Sobre Pai dos Burros
Catarina Duncan, 2018

Catarina Duncan, 2018

“Estamos, nesse ponto, certos ou errados, mas juntos. […] Se essa constelação inteira não se destina ao esclarecimento
do Homem através da quarta dimensão, o sonho é apenas sono, entorpecimento cultural, esplendor de erudição inútil”

Câmara Cascudo

Uma cultura nasce da vontade de contar e da disponibilidade para ouvir.
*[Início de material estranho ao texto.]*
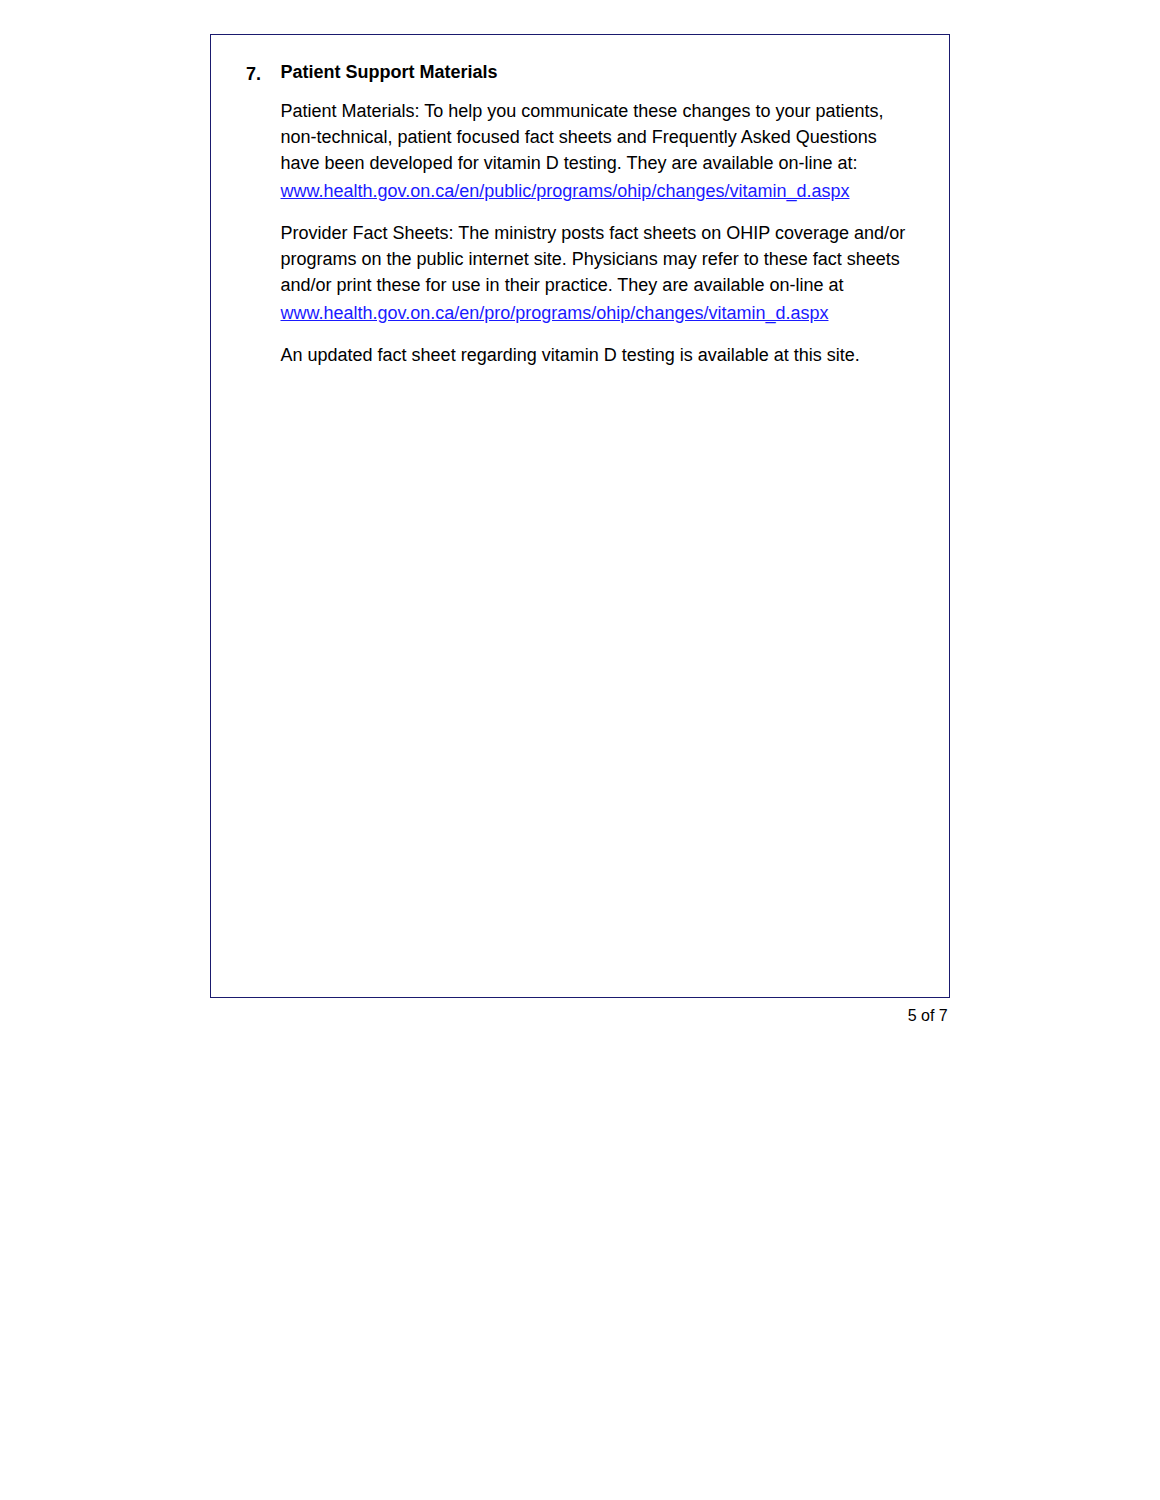7.
Patient Support Materials
Patient Materials: To help you communicate these changes to your patients, non-technical, patient focused fact sheets and Frequently Asked Questions have been developed for vitamin D testing. They are available on-line at:
www.health.gov.on.ca/en/public/programs/ohip/changes/vitamin_d.aspx
Provider Fact Sheets: The ministry posts fact sheets on OHIP coverage and/or programs on the public internet site. Physicians may refer to these fact sheets and/or print these for use in their practice. They are available on-line at
www.health.gov.on.ca/en/pro/programs/ohip/changes/vitamin_d.aspx
An updated fact sheet regarding vitamin D testing is available at this site.
5 of 7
Aboio, Cangaço, Exu, Figa, Ixê, Jurema e Macunaíma são alguns dos verbetes do Dicionário do Folclore Brasileiro, de Luís da Câmara Cascudo, que renascem na forma de desenhos e sons em Pai dos Burros. Crenças, mitos, personagens, eles habitam em nós frente a inúmeras possibilidades de se reinventar; são fruto de uma cultura em movimento, que se cruza e se atualiza. Quando acreditamos estar perto de uma definição, uma nova camada surge e as verdades se esvaem. “Trate de desconfiar. Tudo é e não é” – como no dizer de Riobaldo, em Grande Sertão: Veredas.

Com a referência icônica de Cascudo, Teresa Berlinck e Julio de Paula trazem o “folclore” de volta à superfície dos nossos dias. Os verbetes pinçados pelos artistas saem dos limites da palavra escrita para se tornar uma constelação. É um trabalho que brota das histórias contadas nas ruas, na internet, nos oráculos, nos sonhos, na música. Somos todos autores dessa criação que surge da multiplicidade – já que a realidade não é navegável por um só meio de tradução.

Cada verbete se desdobra em novas estruturas. Um burro pode ser um animal ou uma criança de costas na sala de aula. Boiúna, uma cobra grande ou uma embarcação. Banzé, uma confusão ou um personagem de desenho animado. A busca, a escolha e a associação de conteúdos, tanto no dicionário quanto na internet, opera como um jogo de dados: informa, mas também induz e confunde. Ainda que imaginemos controlar a diversidade dos saberes, nem tudo cabe. É preciso que aceitemos a realidade como um recorte. Pode um corpo falar por todos?

A voz do outro ecoa em tudo: nas crenças, nas cantigas, na televisão, no nome que você me deu, no fruto que você colheu. Somos o que nos foi contado. Somos nossa capacidade de contar aos outros. Somos o que construímos juntos. O que pensamos, não pensamos sozinhos. O entendimento só pode se dar pelo tempo, a quarta dimensão à qual Cascudo se refere. Em uma composição contínua entre passado e presente, memória e cotidiano, cria-se um imaginário comum, um mito, um folclore, uma cultura. Os elementos não são fixados. Pai dos Burros trata do que não pode ser definido, por ser vivo. Vivo e em completa mutação.